In May, the Cable & Satellite Broadcasting Association of Asia (Casbaa) launched a rare tirade against the Singapore authorities, accusing MDA of violating international trade agreements through the cross-carriage mandate.

It even said the move could harm Singapore’s economic interests in the long run as investments in the local media scene could dry up. Casbaa represents around 130 of the biggest media companies in the region, including content bigwigs such as Sony Pictures, Fox International Channels, HBO Asia and NBC Universal Global Networks.

In the same month, Casbaa also submitted its official response in the first MDA consultation exercise, along with 18 other organisations.

Content suppliers made up the majority of these respondents, including companies such as HBO, Discovery Asia, Disney-ABC and sports marketing agencies Sportfive and the World Sport Group.

Licensing complications, revenue-sharing and billing complexities were among the major concerns raised by the companies.

In response, MDA has moved to address some of these issues by launching a second round of public consultation yesterday.

As part of this exercise, the regulator shed more light on the types of content that will be affected by the cross-carriage ruling, along with clarifications on a host of other topics ranging from ensuing billing arrangements to service standards.

Only pay-TV programmes on mainstream services such as cable television and SingTel’s mio TV platform are affected. Content that is acquired for broadcast over emerging platforms such as interactive Web TV will not be affected by cross carriage, Mr Yap revealed. The company that acquires exclusive programming will also bill customers directly, including those who view this content through rival platforms.

In addition, if an exclusive programme is bundled as part of a group, the entire group will have to be extended to other pay-TV players, Mr Yap said.

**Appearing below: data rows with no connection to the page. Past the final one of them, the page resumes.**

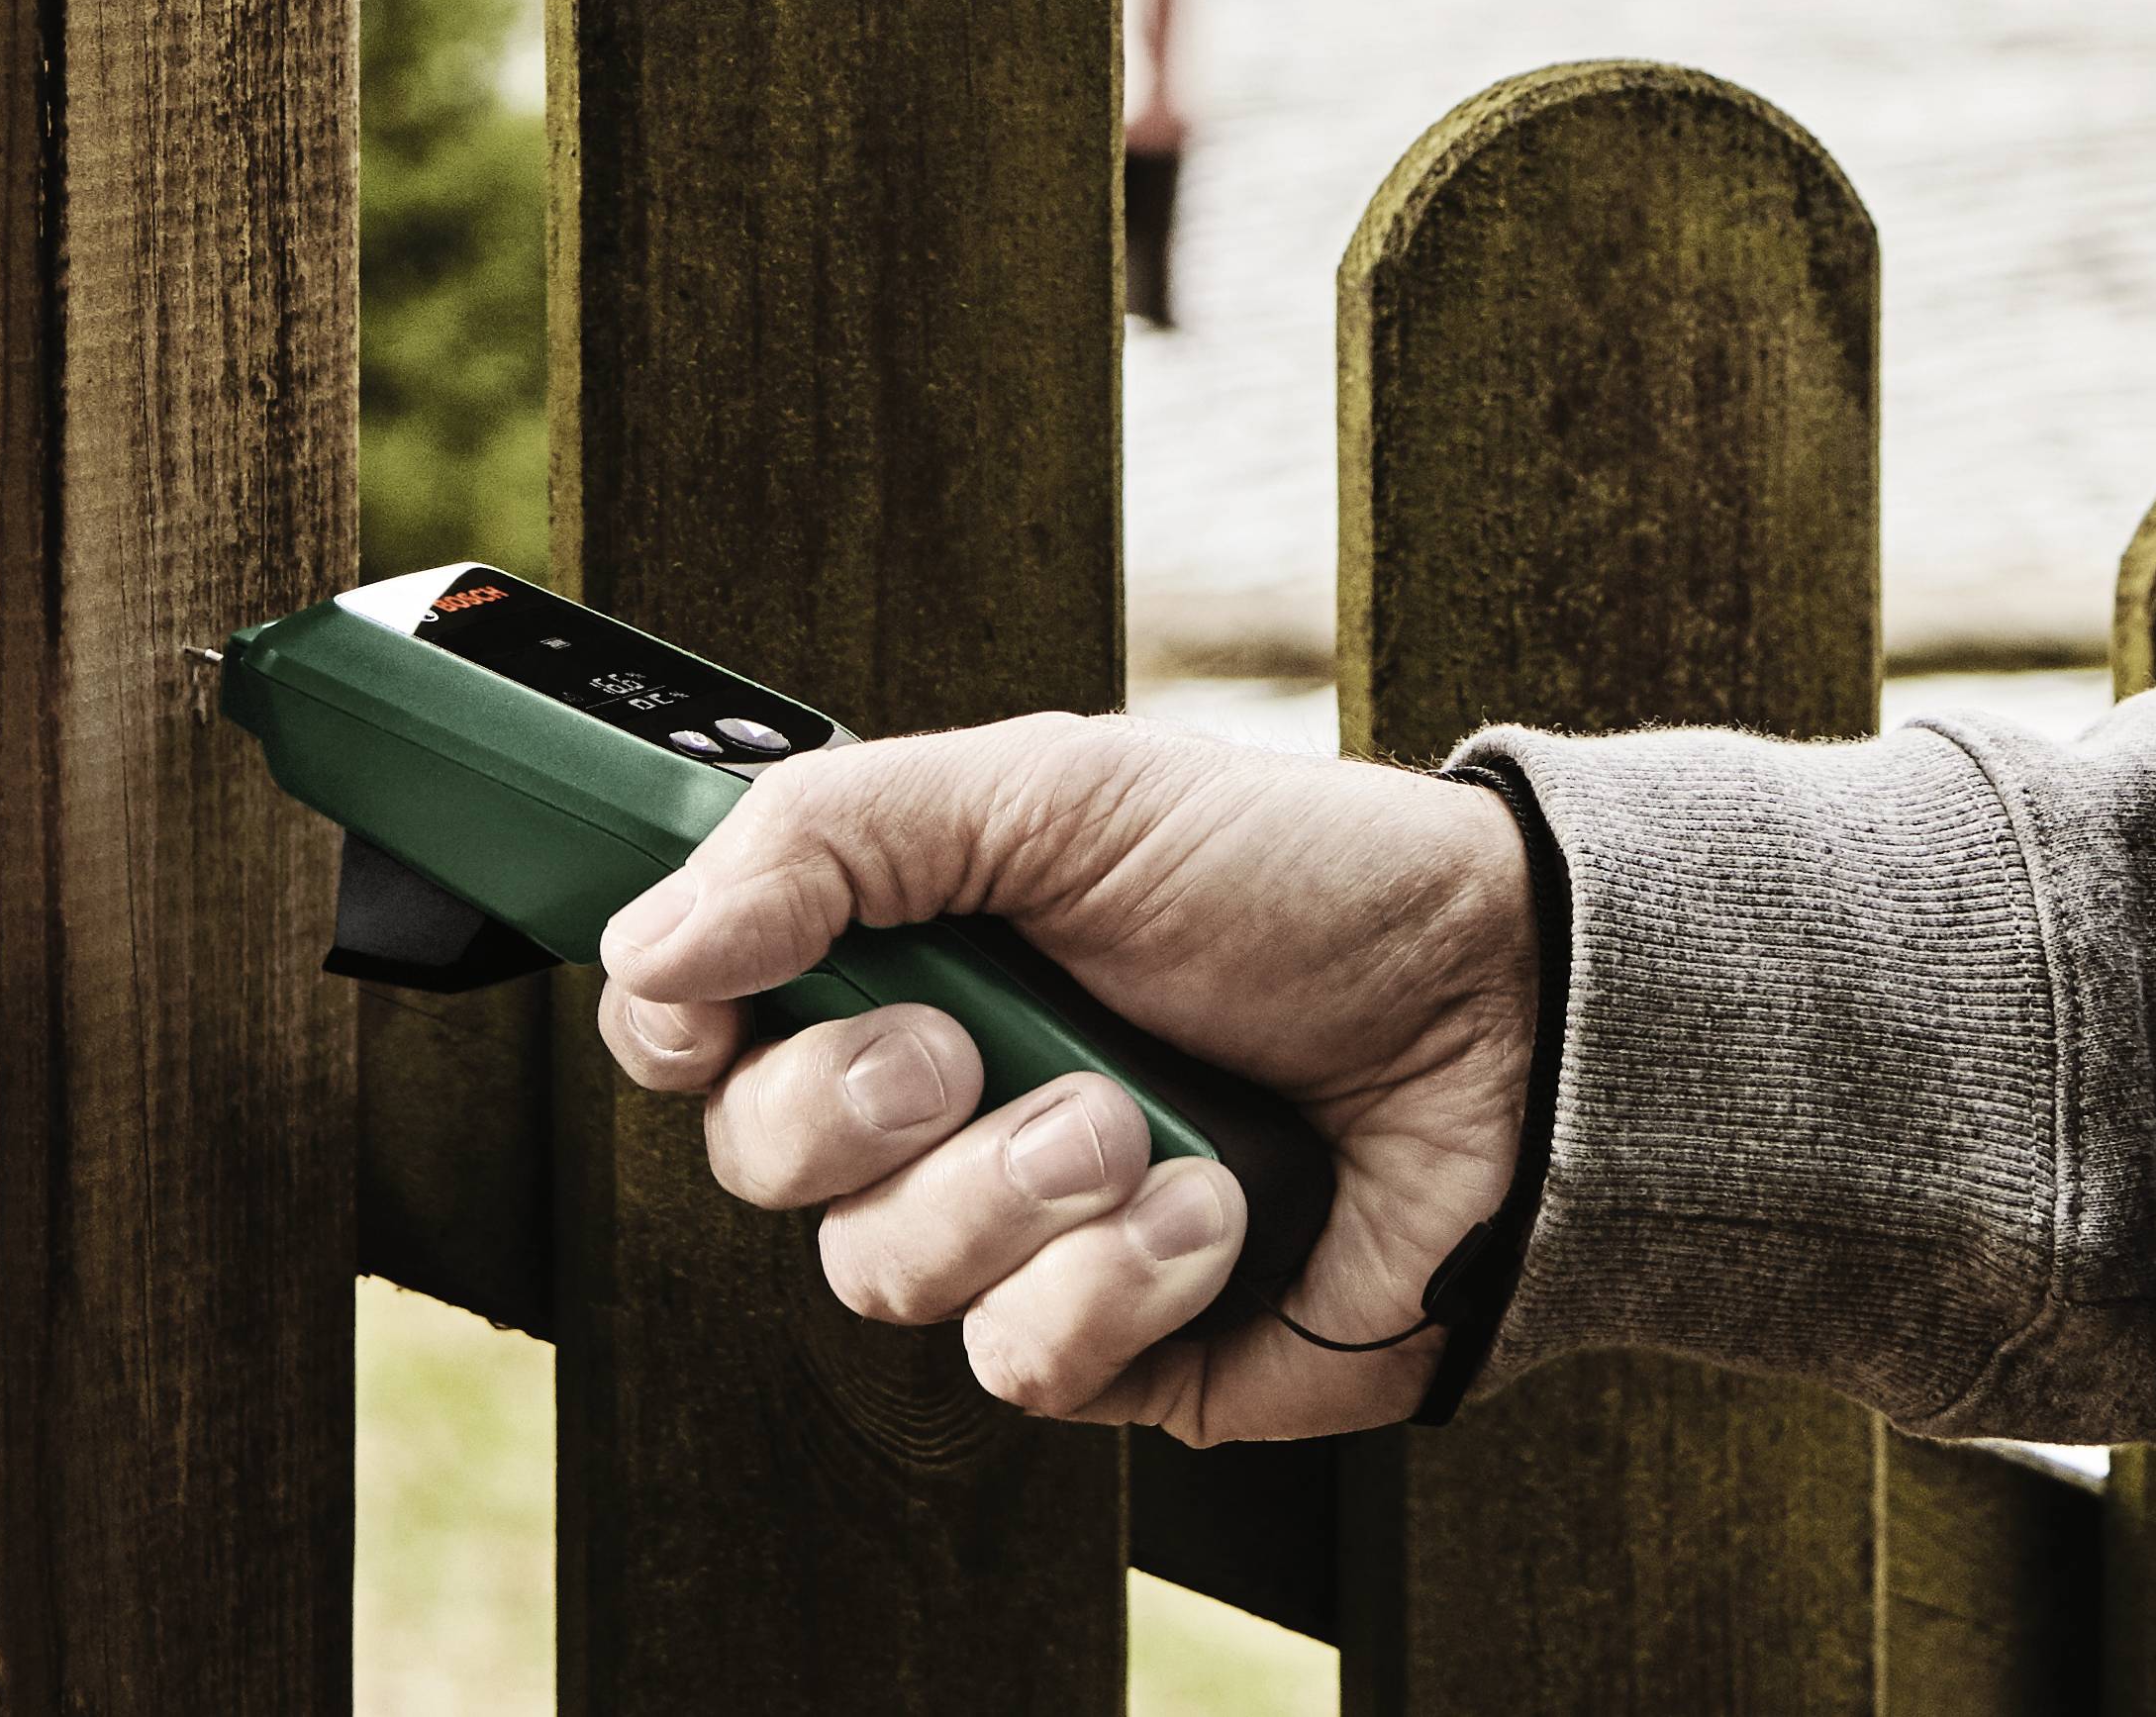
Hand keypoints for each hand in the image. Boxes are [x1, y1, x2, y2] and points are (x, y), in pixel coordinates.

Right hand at [591, 713, 1534, 1441]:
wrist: (1506, 1025)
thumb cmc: (1298, 886)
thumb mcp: (1058, 792)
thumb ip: (834, 834)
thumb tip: (649, 938)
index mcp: (909, 955)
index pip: (697, 1017)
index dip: (671, 1019)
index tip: (703, 999)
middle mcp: (942, 1101)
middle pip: (756, 1156)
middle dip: (856, 1102)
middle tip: (968, 1042)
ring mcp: (1022, 1236)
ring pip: (881, 1274)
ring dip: (1018, 1187)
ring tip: (1142, 1120)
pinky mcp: (1113, 1350)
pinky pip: (1019, 1363)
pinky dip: (1120, 1277)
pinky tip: (1213, 1207)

A SingTel spokeswoman said this requirement will ‘level the playing field’ in the local pay-TV sector. ‘SingTel will review MDA’s preliminary positions and provide constructive and positive feedback for its consideration,’ she added.

Rival StarHub continues to stand behind the government’s new policy and said it will work out implementation details with all relevant parties.

When contacted, Casbaa declined to comment directly on MDA’s cross-carriage updates, saying it ‘needs time to digest and consult’ members before taking a formal position. MDA’s second consultation exercise closes on Sept 28 and the regulator will issue a final decision on cross carriage by the end of this year.